The number of sexual harassment complaints filed with the Justice Ministry unit investigating police misconduct has dropped sharply, according to figures given by police Tuesday to the Knesset Committee on the Advancement of Women.
However, the committee chairwoman echoed concerns that the reason for the dramatic decline is less because of an actual decline in sexual harassment on the force, and more because the police brass has intimidated female officers out of complaining about it.
Police announced the figures proudly, but the unit that investigates police misconduct and other officials at the Knesset meeting had trouble explaining the sharp decline.
Police said that in 2015, 59 complaints of sexual harassment by male colleagues at work were filed by female police officers, and in 2016, the figure was down to 21. .
In March 2016, Police Commissioner Roni Alsheich announced that police would no longer accept anonymous complaints; according to Justice Ministry officials, Alsheich’s statement, along with the undermining by police of the woman who lodged a complaint of sexual harassment against Maj. Gen. Roni Ritman, likely deterred other women from complaining.
Alsheich went as far as to call the woman who complained against Ritman a “criminal offender.” Following the attorney general’s decision not to indict Ritman, Alsheich informed him he could continue at his post as commander of the anti-corruption unit Lahav 433.
After Alsheich’s announcement in March 2016 regarding anonymous complaints, the Justice Ministry unit quickly called on officers who had experienced harassment to complain, even anonymously.
The chairwoman of the Knesset Committee for the Advancement of Women, MK Aida Touma-Suliman (Joint List), said regarding the statistics: “I’m very worried about the small number of complaints.
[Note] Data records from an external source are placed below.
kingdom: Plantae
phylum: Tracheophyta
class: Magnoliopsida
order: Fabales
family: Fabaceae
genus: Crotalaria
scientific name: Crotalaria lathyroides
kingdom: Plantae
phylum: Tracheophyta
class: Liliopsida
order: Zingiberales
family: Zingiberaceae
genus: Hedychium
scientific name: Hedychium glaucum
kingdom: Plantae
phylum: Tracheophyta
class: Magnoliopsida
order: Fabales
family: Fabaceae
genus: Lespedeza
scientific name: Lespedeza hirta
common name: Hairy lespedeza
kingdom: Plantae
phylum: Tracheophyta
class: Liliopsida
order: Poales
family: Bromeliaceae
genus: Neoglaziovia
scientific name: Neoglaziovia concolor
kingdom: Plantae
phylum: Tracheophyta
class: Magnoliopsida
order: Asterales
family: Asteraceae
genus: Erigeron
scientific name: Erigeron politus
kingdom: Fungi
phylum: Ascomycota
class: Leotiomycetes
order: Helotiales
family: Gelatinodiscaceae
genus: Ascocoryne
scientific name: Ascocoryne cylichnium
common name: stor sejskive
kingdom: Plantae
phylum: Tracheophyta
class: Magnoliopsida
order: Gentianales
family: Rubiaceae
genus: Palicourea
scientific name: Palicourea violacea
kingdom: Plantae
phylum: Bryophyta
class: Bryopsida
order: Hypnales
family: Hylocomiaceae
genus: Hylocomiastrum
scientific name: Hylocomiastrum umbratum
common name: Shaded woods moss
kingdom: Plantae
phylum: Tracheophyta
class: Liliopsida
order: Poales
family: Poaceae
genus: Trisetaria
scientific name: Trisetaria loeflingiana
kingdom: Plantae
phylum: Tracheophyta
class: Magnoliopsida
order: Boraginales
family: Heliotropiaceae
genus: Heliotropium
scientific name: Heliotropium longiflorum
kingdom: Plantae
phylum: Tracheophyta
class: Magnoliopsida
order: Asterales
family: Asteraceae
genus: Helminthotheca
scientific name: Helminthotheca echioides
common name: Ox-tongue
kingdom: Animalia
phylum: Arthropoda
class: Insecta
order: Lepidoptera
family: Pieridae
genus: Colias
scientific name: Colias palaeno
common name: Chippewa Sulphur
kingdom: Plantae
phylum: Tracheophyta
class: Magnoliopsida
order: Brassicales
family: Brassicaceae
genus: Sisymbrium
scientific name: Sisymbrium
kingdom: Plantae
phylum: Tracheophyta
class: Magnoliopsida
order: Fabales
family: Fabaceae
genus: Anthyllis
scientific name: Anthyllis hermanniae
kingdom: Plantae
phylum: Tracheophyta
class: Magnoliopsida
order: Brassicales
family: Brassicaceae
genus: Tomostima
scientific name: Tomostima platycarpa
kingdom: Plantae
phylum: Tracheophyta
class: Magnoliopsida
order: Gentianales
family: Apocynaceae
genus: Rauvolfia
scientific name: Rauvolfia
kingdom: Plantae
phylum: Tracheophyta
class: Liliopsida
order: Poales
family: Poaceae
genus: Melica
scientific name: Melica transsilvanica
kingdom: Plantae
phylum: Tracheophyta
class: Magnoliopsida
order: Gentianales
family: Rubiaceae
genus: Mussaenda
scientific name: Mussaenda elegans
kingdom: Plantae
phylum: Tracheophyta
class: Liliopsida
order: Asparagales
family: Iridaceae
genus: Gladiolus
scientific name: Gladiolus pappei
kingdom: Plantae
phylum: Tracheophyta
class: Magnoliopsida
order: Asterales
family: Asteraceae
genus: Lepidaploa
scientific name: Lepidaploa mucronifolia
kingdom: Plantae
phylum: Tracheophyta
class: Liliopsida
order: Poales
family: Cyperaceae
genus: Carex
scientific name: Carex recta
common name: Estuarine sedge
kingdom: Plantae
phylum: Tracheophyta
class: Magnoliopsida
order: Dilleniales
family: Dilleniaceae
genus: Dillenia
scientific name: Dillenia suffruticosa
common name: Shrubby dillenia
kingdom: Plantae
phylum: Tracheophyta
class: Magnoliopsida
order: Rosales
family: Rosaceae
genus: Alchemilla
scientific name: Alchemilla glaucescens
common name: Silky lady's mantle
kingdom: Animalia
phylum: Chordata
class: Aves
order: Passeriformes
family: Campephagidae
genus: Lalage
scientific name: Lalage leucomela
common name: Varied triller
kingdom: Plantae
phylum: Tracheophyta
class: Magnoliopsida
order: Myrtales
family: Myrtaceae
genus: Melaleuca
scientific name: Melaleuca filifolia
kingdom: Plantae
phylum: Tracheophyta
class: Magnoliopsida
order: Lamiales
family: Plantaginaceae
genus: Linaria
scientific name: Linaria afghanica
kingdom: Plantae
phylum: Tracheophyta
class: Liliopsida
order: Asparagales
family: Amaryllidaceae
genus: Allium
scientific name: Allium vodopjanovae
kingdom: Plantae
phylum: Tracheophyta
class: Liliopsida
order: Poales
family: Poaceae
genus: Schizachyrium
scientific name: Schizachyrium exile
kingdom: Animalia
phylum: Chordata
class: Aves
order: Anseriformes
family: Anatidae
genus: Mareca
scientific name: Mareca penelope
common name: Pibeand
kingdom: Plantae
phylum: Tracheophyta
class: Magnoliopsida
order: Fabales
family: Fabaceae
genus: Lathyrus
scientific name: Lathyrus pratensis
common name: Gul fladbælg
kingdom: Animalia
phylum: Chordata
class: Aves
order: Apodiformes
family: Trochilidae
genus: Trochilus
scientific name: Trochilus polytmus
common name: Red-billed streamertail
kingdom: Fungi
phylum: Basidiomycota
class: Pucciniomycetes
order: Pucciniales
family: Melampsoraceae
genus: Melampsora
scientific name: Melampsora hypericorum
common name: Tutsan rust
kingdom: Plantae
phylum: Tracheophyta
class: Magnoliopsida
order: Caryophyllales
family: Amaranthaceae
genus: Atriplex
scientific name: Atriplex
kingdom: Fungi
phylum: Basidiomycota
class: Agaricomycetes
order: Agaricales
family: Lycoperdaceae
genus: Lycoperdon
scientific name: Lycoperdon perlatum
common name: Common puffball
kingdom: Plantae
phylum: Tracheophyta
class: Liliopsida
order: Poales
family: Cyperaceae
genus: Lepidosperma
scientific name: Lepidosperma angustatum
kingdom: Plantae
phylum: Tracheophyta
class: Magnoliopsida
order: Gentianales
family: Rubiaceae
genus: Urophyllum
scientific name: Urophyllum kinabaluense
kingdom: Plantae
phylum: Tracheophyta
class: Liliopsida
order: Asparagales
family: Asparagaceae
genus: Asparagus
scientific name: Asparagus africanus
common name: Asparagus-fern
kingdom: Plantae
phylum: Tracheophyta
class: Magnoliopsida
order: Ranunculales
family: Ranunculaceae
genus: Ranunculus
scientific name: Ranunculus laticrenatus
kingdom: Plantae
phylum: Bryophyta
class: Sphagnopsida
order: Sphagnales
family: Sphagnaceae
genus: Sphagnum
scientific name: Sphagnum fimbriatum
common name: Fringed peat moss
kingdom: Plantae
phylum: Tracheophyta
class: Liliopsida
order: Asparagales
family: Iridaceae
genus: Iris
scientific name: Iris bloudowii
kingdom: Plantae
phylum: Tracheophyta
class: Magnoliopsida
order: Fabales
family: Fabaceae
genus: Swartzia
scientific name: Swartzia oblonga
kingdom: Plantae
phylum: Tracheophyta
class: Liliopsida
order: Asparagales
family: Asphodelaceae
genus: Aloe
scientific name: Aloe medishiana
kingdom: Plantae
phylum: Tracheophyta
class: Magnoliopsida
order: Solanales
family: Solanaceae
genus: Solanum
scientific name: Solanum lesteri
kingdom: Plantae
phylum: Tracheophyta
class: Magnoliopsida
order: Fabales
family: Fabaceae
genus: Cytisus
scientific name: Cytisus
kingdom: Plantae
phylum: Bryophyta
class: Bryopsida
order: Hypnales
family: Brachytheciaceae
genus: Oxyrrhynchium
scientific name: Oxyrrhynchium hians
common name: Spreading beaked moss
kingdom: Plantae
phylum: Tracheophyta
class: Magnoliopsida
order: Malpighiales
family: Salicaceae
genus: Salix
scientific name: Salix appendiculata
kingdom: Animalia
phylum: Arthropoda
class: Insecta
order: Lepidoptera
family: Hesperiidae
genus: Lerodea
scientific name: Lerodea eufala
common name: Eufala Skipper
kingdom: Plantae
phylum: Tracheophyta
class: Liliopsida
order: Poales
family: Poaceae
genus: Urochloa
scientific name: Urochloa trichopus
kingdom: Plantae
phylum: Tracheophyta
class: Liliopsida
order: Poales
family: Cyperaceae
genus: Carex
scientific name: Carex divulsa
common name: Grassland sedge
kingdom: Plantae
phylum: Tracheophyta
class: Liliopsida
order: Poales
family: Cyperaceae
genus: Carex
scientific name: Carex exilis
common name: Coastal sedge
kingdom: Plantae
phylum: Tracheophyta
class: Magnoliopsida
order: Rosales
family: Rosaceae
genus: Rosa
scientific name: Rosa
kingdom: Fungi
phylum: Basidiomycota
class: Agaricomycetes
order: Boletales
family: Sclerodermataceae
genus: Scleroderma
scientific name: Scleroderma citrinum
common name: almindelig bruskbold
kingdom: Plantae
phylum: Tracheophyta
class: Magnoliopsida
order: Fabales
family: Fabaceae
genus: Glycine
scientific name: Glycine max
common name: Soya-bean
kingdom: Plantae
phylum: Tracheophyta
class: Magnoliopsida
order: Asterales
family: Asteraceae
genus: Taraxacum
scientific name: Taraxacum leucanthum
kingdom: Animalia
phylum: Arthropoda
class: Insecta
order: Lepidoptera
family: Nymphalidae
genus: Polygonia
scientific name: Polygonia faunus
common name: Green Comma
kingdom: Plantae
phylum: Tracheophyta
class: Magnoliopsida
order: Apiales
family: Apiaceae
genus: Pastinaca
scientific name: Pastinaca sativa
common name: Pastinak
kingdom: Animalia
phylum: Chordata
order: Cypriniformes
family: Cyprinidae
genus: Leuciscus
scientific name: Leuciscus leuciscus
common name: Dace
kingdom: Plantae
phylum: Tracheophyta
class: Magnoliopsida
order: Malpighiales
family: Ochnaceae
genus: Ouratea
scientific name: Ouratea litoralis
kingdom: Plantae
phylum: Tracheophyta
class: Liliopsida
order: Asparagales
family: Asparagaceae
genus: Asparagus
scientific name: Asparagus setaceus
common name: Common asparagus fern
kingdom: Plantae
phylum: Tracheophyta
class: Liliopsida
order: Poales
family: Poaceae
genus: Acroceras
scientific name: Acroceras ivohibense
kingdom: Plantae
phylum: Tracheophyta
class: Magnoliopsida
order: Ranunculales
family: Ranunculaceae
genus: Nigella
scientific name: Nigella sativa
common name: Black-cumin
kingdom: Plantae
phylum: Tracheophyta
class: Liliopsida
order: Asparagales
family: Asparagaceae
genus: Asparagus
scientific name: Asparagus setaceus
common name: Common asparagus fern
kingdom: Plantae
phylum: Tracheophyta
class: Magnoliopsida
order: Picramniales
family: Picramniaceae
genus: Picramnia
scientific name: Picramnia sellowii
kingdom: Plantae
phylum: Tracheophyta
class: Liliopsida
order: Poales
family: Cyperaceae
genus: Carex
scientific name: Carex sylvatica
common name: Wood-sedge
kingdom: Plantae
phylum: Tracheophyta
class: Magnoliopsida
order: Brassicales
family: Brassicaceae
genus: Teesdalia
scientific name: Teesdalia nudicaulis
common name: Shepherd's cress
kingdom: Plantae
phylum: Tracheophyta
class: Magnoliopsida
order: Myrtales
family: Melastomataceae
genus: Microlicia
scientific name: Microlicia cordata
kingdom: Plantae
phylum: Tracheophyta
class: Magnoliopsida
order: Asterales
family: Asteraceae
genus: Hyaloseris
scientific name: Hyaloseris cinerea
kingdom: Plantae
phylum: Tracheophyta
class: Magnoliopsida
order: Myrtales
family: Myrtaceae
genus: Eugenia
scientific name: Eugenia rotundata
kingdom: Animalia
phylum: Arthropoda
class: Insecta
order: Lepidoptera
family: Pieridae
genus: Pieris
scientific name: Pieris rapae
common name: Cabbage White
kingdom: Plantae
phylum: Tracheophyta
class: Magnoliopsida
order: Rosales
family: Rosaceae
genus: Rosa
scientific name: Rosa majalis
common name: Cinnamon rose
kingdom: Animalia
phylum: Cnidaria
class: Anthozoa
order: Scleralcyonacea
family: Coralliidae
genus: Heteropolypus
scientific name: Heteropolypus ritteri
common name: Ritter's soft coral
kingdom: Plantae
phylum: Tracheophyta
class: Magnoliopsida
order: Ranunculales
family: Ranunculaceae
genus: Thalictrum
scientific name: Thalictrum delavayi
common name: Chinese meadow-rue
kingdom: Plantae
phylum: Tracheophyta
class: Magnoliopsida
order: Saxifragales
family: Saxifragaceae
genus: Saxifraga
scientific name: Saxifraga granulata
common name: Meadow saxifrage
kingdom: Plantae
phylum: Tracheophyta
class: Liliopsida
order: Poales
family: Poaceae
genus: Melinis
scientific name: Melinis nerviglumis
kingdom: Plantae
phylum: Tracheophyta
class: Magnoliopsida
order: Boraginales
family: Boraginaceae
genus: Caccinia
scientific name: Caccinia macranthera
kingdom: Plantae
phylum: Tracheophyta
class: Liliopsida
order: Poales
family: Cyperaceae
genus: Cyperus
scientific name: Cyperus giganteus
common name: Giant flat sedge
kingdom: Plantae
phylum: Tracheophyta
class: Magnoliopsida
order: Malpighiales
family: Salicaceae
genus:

I don’t think it’s logical that a body as large as this would have such a small number. It’s impossible not to criticize various statements by the commissioner about the complainant,” she said.
Sources in the Justice Ministry unit said the dismissal of a number of top police officers for sexual harassment did create deterrence, but that was not enough to explain the dramatic decline in the number of complaints in 2016.
However, Brig. Gen. Yael Edelman, the police commissioner’s adviser on women’s affairs, said police were conveying a clear, strong message of zero tolerance for sexual harassment.
The police said in a statement: “The unit investigating police misconduct initiated a meeting to analyze the data and at no point did the claim arise that they were the result of fear to file complaints. There is no change in the police policy on the subject of devoted and professional treatment of sexual harassment complaints.”